Massensimultanspiele werden zu einem wichtigen Mittel, Schach zu verbreiten. Schulen werden 1961 und 1962 mit 20.000 Brettern ausgerüstet und Schachtrainer ausgebildet, die von Ort zu Ort ziehen, um zu unterrichten. 1959 melden sich lediglich 470 Schachspieler zur Landesmeisterschaft an, 1965 sind es 40.000. Schach wird zum Vorzeigeprojekt. Mit den Capablanca-Gedenkturnieren – eine Idee Che Guevaras – gibt es in Kuba von 1962-1965 wieder große internationale Veranstaltungen mit Weltklassebesetzung. Medienwirksam ist das Turnier 1965, weil Bobby Fischer teilnimmt, obwohl ihm wegen der angespannten diplomatischen Verhältnisse die Einreise vom Außenministerium der USA verweigert worden war. Er sitzt im Marshall Chess Club in New York und seine Züge werden nach Havanna telegrafiert.
Che Guevara wird es sehr bedauert haben, dass er bei der Krönung seiner Schachinitiative 1966 nicht in Kuba sein konnte. Er kämpfte bereits mit der Nationalen Befreiungsarmee ELN in Bolivien, wo er nur ein Jahr später sterben sollte.
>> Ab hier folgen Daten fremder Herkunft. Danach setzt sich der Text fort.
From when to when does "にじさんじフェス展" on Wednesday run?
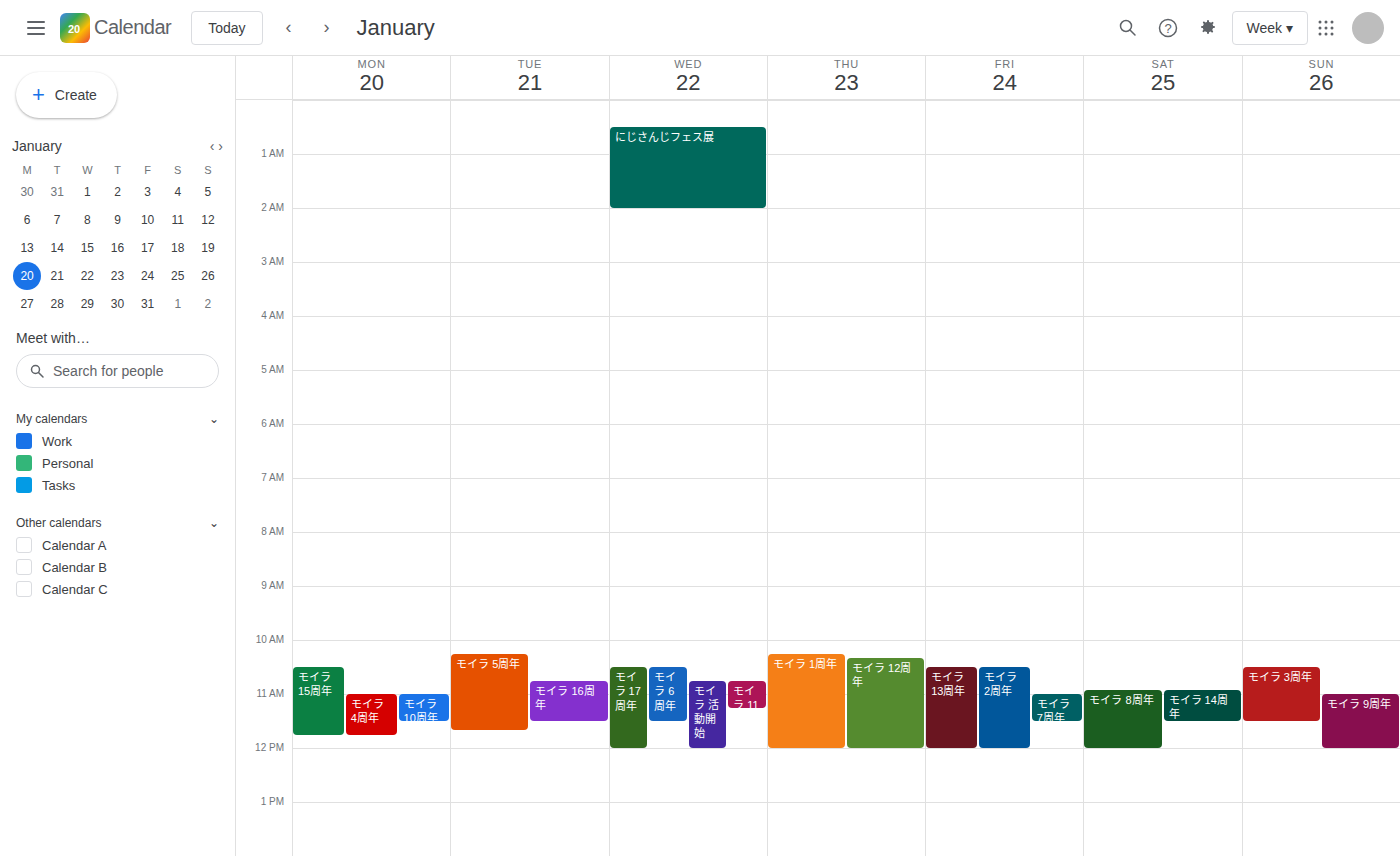
12:30 AM to 2:00 AM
Obwohl das Land erst seit wenigen Jahren aus seinem schachlichen Dornröschenschlaf erwacht war, entscheidet die Regierung, eine Mammutveranstaltung wie die Schacholympiade zu stemmen. Beim Kongress 1964 stimmt die FIDE trotz einiger Zweifel im Vorfeld der Bewerbung Kubas zu. Die Organisatoren orientieren sich bei der Ausrichtung im Vorfeld an der Leipziger Olympiade von 1960, die ebenfalls ein großer Erfolg gewesen war. Für die junge kubanische Nation ist es eine gute Gelegenheit, sich nach außen zu präsentieren. Und damit dies gelingt, werden keine Kosten gescheut.
ORGANISATION
Die Organisation der XVII. Schacholympiade ist eine konzertierte Aktion der gesamten einheimischen kubanischen Wirtschaft und kostet mehrere Millionen DM. Das Nationalinstitut INDER ist maßgeblich für die Durchführung der Veranstaltung verantwortlich. Schon zwei Jahre zuvor, nachdem die FIDE die Schacholympiade nach Kuba vergeben hatte, beginnen die Vorbereitungen. INDER sorgt für die gesamte Abwicklung der Olympiade, kümmert sich um Reise, Verpflegung, Unterbringung, Nebenveranstaltungen und „Verschönerung der Hauptstadt und anderer Orte in der ganzen Republik“. Die einheimische Industrie produziert für die Olympiade spezielle Artikel. INDER rekrutiert 1000 Freiwillige und bildet sie fast ein Jahr lang zu Schiedsrichtern, Dolmetschern und Helfern aus. Kubanische Techniker entwickeln ein riesiges elektronisches Demonstrationsbrett – eine Neuheit, auf die die Organisatoren besonders stolz sind. Auf einem großen Platz können viele Menschen so die Partien live verfolgen – eine frühe Form des „Public Viewing“. Fernsehen und Radio übertragen stundenlang, oft live, die Tageszeitungen widmen einen Großteil ihrer Auflagen der Olympiade, mehr als 300 Journalisten berichten vor Ort.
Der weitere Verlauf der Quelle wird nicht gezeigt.